— The problem —
Beginning with the line that contains "ring tip: (139, 194)", retype the entries below exactly, ending with the line that contains "thumb mcp: (377, 330)". Leave out any pictures.

— Dataset records —

---*---

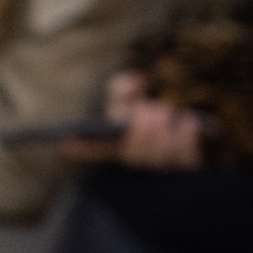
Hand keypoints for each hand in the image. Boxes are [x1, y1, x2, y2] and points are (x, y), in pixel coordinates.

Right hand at [55, 71, 202, 169]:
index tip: (64, 141)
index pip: (94, 149)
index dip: (80, 148)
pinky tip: (188, 121)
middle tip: (150, 109)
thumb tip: (135, 81)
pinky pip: (185, 159)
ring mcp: (158, 170)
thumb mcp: (129, 100)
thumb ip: (124, 88)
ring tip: (166, 112)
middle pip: (135, 153)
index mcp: (115, 145)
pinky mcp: (183, 172)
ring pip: (160, 157)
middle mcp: (134, 161)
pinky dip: (187, 138)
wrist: (177, 134)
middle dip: (143, 129)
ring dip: (164, 130)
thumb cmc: (143, 115)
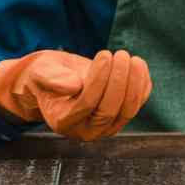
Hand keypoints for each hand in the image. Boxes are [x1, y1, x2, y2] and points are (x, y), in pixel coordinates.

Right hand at [0, 50, 151, 140]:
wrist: (60, 78)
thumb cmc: (47, 74)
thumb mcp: (42, 71)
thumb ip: (53, 78)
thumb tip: (74, 85)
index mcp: (63, 122)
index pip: (86, 104)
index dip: (98, 80)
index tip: (104, 55)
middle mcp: (86, 130)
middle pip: (109, 110)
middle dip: (118, 81)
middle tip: (120, 54)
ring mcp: (107, 126)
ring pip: (128, 110)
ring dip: (134, 82)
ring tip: (130, 57)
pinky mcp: (122, 116)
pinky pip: (139, 102)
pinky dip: (142, 83)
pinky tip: (137, 64)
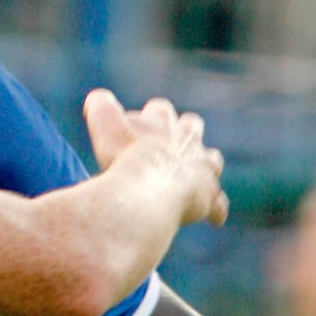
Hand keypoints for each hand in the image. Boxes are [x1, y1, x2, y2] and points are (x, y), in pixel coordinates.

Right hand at [83, 89, 227, 226]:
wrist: (150, 190)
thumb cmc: (125, 156)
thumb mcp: (104, 123)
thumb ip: (100, 105)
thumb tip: (97, 97)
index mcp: (162, 121)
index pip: (159, 109)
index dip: (149, 117)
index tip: (136, 129)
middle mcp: (188, 139)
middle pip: (192, 126)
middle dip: (185, 133)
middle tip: (168, 148)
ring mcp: (202, 167)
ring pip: (211, 160)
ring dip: (204, 167)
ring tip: (192, 179)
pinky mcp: (208, 195)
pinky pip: (218, 205)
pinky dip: (216, 210)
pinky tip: (213, 218)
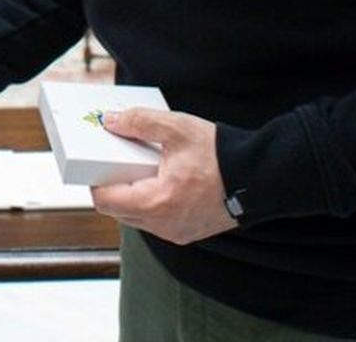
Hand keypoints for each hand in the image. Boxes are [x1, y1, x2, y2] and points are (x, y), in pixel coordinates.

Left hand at [88, 108, 236, 245]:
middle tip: (118, 162)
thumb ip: (140, 122)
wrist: (259, 177)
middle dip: (113, 186)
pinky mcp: (188, 233)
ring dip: (132, 196)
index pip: (105, 201)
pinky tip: (160, 180)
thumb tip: (111, 121)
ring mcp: (176, 233)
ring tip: (142, 168)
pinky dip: (151, 203)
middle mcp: (163, 225)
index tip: (96, 162)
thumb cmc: (220, 155)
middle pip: (118, 211)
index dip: (95, 180)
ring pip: (136, 218)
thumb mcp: (177, 128)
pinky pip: (156, 222)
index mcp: (156, 203)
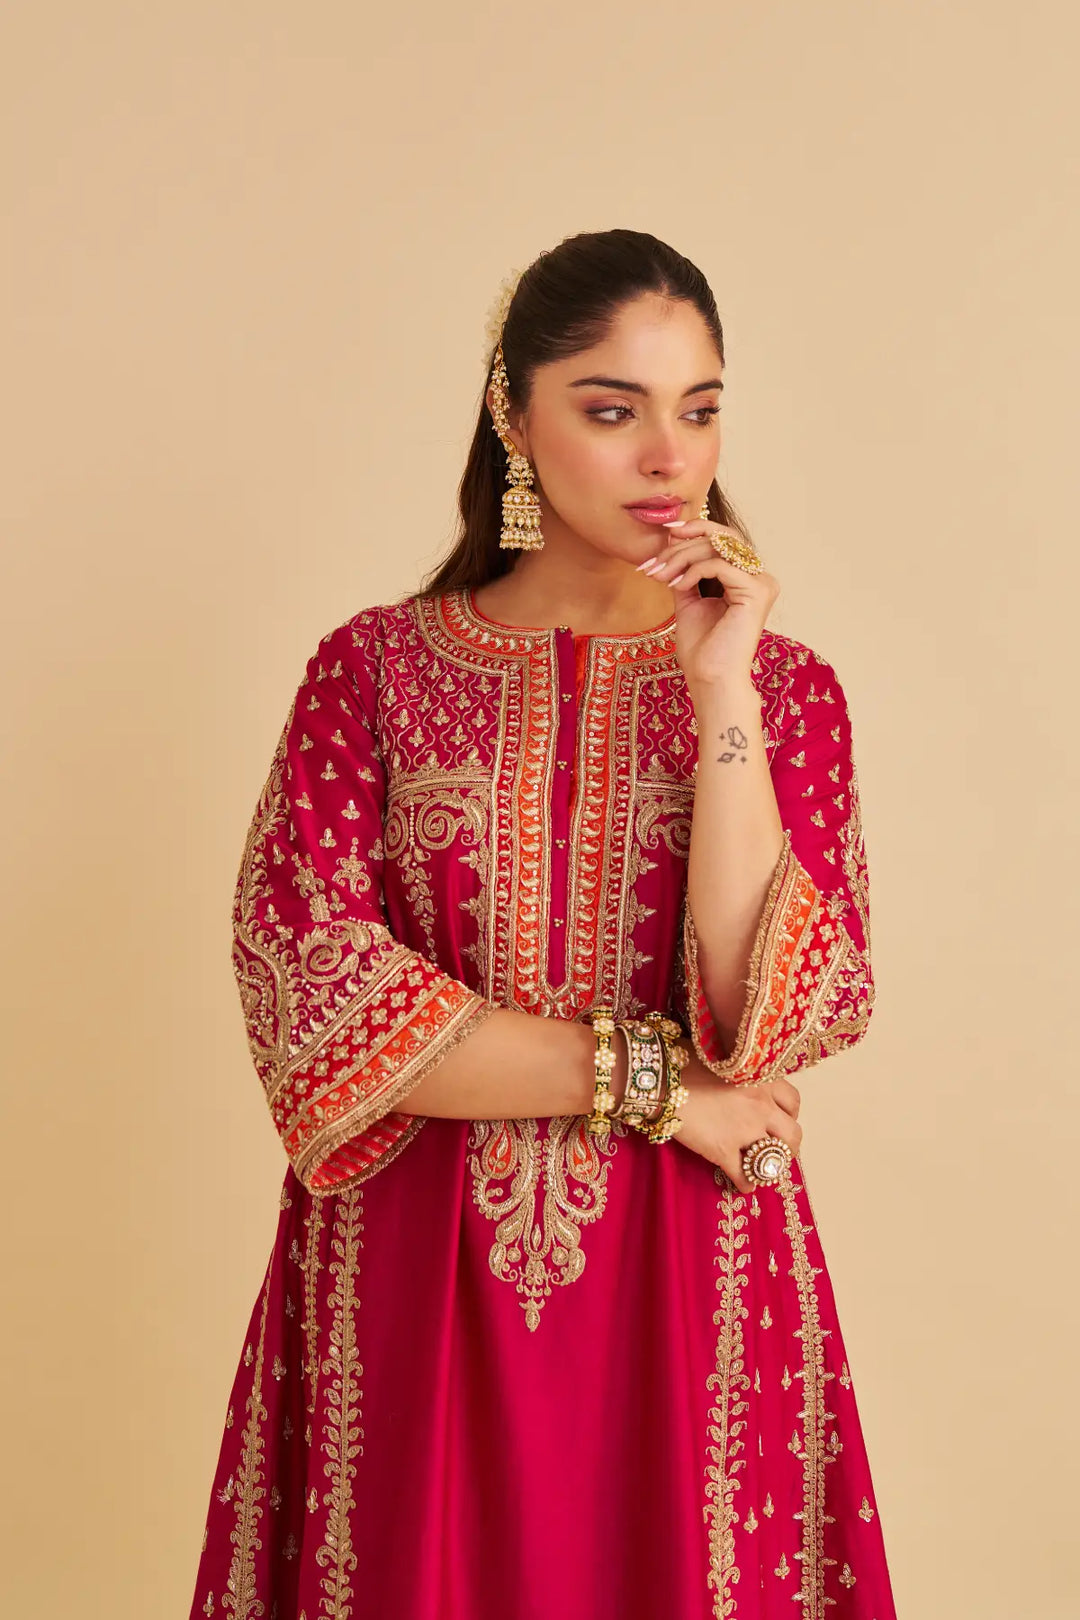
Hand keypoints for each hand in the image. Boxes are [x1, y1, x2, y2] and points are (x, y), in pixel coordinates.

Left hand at [637, 518, 779, 689]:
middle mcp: (760, 577)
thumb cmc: (701, 649)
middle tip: (653, 563)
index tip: (664, 537)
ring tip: (659, 577)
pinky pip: (719, 565)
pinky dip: (693, 572)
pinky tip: (677, 587)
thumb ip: (685, 570)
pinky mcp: (757, 591)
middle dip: (681, 546)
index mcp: (747, 578)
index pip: (722, 539)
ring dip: (680, 558)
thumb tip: (672, 537)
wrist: (710, 679)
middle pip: (720, 538)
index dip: (694, 530)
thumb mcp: (687, 599)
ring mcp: (762, 583)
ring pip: (717, 548)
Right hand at [672, 1052, 801, 1192]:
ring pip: (774, 1159)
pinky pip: (744, 1176)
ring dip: (771, 1168)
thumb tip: (738, 1082)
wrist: (659, 1078)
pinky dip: (746, 1185)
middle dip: (788, 1146)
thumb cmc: (683, 1061)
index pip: (792, 1102)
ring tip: (762, 1171)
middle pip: (792, 1134)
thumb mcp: (722, 1057)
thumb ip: (740, 1072)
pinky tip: (743, 1186)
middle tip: (778, 1150)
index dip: (789, 1114)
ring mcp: (744, 1131)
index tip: (780, 1120)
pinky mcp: (724, 1151)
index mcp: (761, 1078)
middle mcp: (761, 1105)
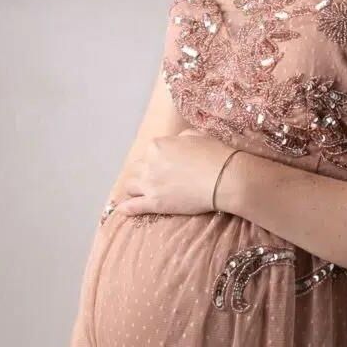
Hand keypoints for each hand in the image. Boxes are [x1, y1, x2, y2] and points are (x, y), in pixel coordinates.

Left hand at [117, 128, 235, 216]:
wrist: (224, 178)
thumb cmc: (214, 154)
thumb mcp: (195, 135)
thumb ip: (179, 138)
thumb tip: (174, 142)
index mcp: (157, 146)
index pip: (148, 153)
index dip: (155, 160)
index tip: (163, 166)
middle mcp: (149, 163)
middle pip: (136, 169)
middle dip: (144, 174)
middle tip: (154, 181)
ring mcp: (149, 184)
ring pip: (131, 186)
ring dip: (135, 189)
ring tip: (139, 194)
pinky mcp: (154, 203)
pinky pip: (132, 206)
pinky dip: (125, 208)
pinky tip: (122, 211)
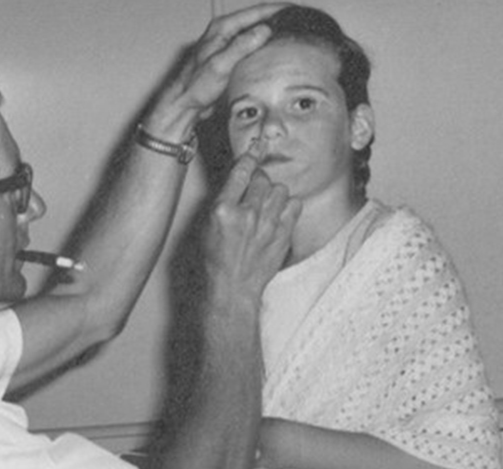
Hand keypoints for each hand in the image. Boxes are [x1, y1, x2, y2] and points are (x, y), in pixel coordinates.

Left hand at [146, 3, 287, 135]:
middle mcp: (225, 33)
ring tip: (295, 35)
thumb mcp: (220, 65)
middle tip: (301, 24)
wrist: (184, 104)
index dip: (278, 10)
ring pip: (256, 34)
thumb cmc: (195, 86)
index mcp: (222, 28)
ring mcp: (228, 45)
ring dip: (273, 34)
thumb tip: (264, 30)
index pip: (256, 12)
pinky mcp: (230, 58)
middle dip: (279, 20)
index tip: (298, 12)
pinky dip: (265, 48)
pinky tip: (277, 54)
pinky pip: (252, 48)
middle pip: (258, 20)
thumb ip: (241, 46)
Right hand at [204, 144, 300, 302]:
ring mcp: (268, 225)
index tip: (257, 147)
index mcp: (223, 210)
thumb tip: (239, 181)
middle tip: (254, 191)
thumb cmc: (217, 260)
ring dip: (273, 194)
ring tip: (266, 205)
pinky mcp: (284, 234)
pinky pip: (294, 205)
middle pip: (262, 179)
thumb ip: (224, 202)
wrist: (233, 287)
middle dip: (259, 181)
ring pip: (280, 189)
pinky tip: (279, 215)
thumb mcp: (208, 226)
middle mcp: (247, 215)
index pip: (241, 172)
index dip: (250, 157)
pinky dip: (288, 206)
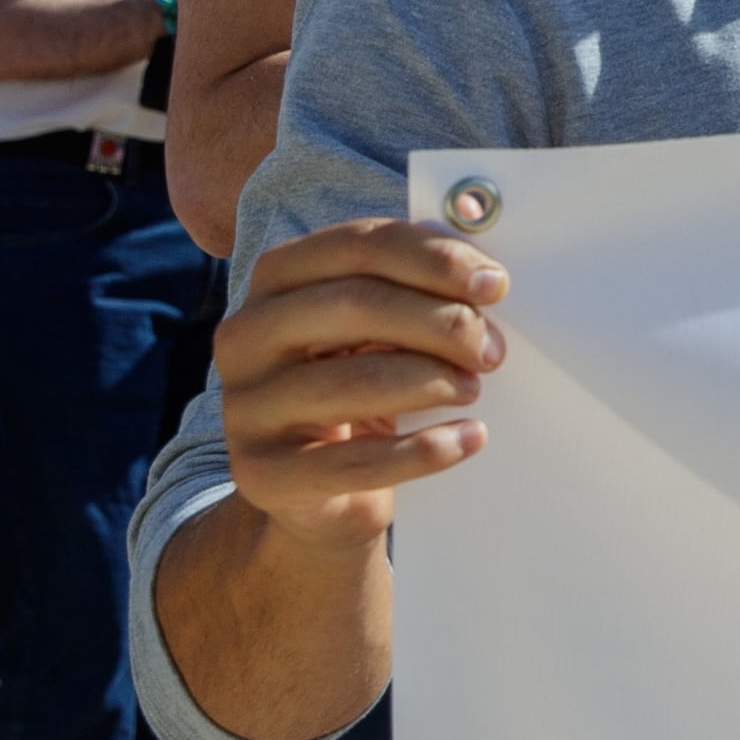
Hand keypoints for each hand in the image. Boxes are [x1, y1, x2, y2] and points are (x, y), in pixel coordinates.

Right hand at [212, 216, 509, 555]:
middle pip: (354, 304)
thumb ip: (414, 290)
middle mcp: (245, 335)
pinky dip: (427, 450)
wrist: (320, 493)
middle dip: (439, 322)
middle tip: (491, 349)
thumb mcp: (377, 330)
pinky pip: (358, 461)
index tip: (494, 284)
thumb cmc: (360, 388)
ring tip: (473, 389)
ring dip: (434, 382)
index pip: (356, 246)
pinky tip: (470, 438)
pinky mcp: (262, 474)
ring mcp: (245, 407)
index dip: (432, 259)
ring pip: (356, 381)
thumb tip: (484, 275)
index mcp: (275, 280)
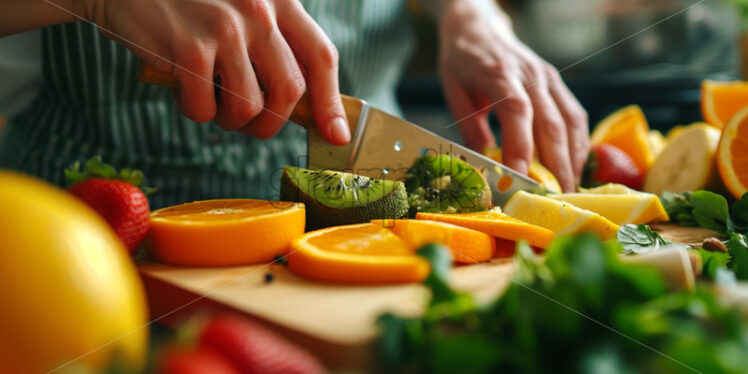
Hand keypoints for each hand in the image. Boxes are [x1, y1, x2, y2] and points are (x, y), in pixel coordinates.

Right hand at [82, 0, 349, 144]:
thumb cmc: (186, 4)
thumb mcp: (240, 7)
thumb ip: (271, 44)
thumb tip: (302, 106)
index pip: (320, 57)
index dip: (330, 102)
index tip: (336, 134)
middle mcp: (259, 11)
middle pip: (289, 92)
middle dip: (271, 123)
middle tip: (250, 125)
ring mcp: (225, 29)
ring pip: (248, 108)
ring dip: (228, 119)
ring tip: (209, 97)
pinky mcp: (190, 48)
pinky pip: (205, 110)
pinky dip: (194, 111)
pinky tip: (181, 88)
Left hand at [437, 0, 588, 190]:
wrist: (478, 25)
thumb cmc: (463, 60)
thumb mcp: (455, 92)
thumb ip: (470, 128)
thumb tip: (484, 165)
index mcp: (499, 75)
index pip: (517, 113)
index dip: (522, 147)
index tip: (520, 178)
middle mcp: (530, 75)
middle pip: (552, 124)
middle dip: (556, 166)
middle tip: (556, 199)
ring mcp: (548, 77)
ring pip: (570, 121)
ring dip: (573, 159)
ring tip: (569, 189)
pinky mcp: (556, 82)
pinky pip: (574, 114)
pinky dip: (578, 143)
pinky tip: (573, 165)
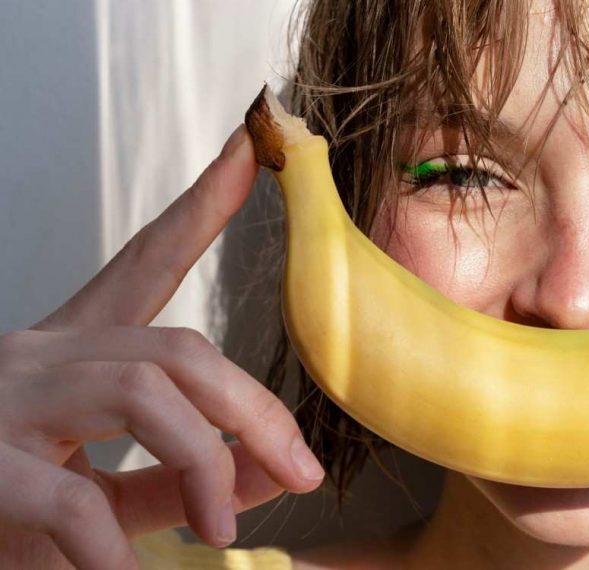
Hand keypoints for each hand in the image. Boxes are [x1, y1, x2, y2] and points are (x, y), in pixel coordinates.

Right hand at [0, 126, 324, 569]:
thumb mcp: (99, 490)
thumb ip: (181, 476)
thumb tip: (274, 466)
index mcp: (66, 352)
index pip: (143, 262)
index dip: (202, 206)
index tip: (252, 148)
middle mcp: (35, 357)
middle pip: (178, 347)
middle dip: (255, 410)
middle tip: (302, 473)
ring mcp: (1, 401)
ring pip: (143, 391)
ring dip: (202, 464)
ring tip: (218, 532)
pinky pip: (71, 496)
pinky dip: (116, 549)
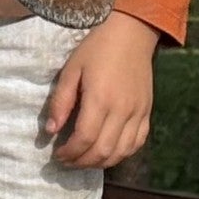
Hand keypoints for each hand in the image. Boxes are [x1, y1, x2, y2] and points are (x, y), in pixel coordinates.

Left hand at [45, 10, 158, 168]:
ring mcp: (138, 113)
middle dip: (82, 162)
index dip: (69, 153)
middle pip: (103, 151)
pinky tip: (107, 153)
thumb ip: (60, 102)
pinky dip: (121, 154)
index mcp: (100, 99)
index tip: (56, 155)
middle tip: (66, 162)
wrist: (131, 35)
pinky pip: (137, 143)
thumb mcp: (71, 70)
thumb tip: (50, 130)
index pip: (84, 139)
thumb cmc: (96, 49)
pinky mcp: (147, 112)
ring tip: (83, 160)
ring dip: (101, 163)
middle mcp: (122, 110)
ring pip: (121, 152)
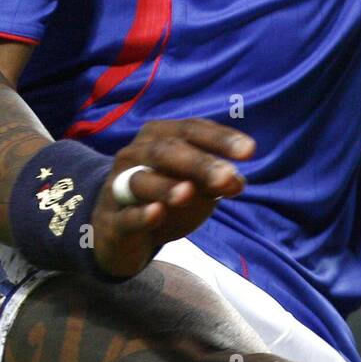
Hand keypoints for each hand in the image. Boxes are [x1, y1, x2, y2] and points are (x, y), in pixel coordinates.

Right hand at [91, 118, 254, 277]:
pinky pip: (125, 215)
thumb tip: (238, 181)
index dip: (220, 139)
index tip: (250, 150)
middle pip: (167, 151)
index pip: (192, 130)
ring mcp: (118, 185)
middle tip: (228, 176)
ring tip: (189, 192)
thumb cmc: (164, 197)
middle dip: (199, 163)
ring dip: (166, 186)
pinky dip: (141, 214)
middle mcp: (135, 153)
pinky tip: (157, 213)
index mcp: (159, 136)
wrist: (118, 231)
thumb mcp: (193, 186)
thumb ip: (215, 181)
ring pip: (142, 181)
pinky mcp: (111, 220)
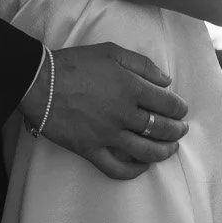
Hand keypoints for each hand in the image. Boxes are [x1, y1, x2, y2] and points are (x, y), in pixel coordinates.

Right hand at [26, 43, 187, 180]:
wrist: (40, 82)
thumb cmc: (75, 63)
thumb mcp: (111, 51)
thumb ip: (142, 64)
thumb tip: (166, 81)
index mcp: (131, 87)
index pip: (168, 104)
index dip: (179, 108)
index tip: (181, 110)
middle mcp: (124, 114)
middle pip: (162, 129)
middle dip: (177, 130)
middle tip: (181, 130)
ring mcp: (108, 135)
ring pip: (146, 151)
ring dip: (164, 152)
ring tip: (170, 149)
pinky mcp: (91, 149)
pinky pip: (117, 169)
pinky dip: (134, 171)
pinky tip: (142, 166)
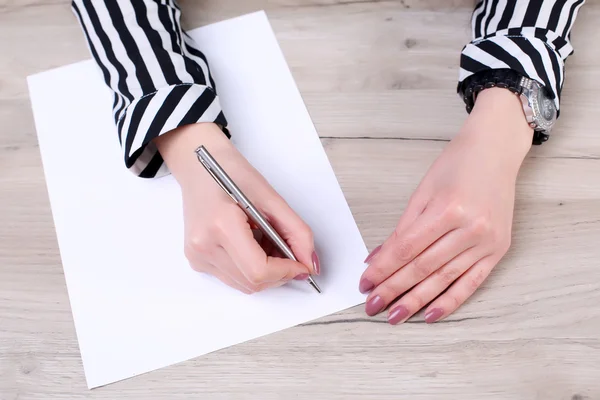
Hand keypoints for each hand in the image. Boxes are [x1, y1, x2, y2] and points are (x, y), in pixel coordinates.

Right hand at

---*---

— Response —
ring tip: (139, 194)
pinky mcp: (154, 203)
pinky pip: (132, 206)
pinky dip: (125, 208)
pinky tip: (122, 211)
Hand keypoints for each hand in the image. Boxes are [x1, y1, x2, y2] and points are (x, y), in pixel coordinates.

Left hand at [146, 3, 287, 135]:
middle mcp: (225, 33)
ring tip: (295, 35)
thumb mcp: (220, 65)
middle tip: (301, 24)
wrist: (184, 104)
index dip: (278, 10)
ring pip: (256, 34)
thumb cmc: (195, 86)
index mcp: (222, 28)
ring mcp: (228, 45)
ring dip: (273, 34)
thumb tip: (264, 30)
index pip: (256, 12)
pinky mcp: (230, 58)
middle dip: (279, 20)
index tip: (298, 12)
pinky dip: (265, 48)
pinky tip: (277, 54)
pinky pip: (252, 48)
middle pip: (258, 20)
thumb ip: (241, 46)
Right hand at [204, 144, 300, 302]:
ring mcp: (268, 225)
index tip: (257, 147)
index mcp: (223, 210)
thumb tip: (239, 181)
middle tip: (254, 191)
thumb cmc: (217, 260)
ring dip: (273, 194)
ring tip: (266, 205)
pinky mcp: (284, 234)
pinky pip: (294, 205)
middle pip: (262, 179)
thumb ip: (224, 202)
wrist: (233, 287)
middle dip: (259, 181)
ring pip: (280, 189)
pinky tip: (279, 215)
thumb mcp: (208, 226)
middle mcp: (247, 215)
index pip: (241, 172)
index dip: (250, 157)
pinky dip: (288, 206)
Hand keypoints for each hand in the image. Boxes are [x1, y1, x2, y2] and points are (x, y), in pixel coordinates.

Right hand at [212, 216, 509, 555]:
middle pip: (354, 304)
thumb ip: (414, 290)
middle mcp: (245, 335)
pinky dip: (427, 450)
wrist: (320, 493)
middle dip: (439, 322)
middle tip: (491, 349)
thumb mcp: (377, 330)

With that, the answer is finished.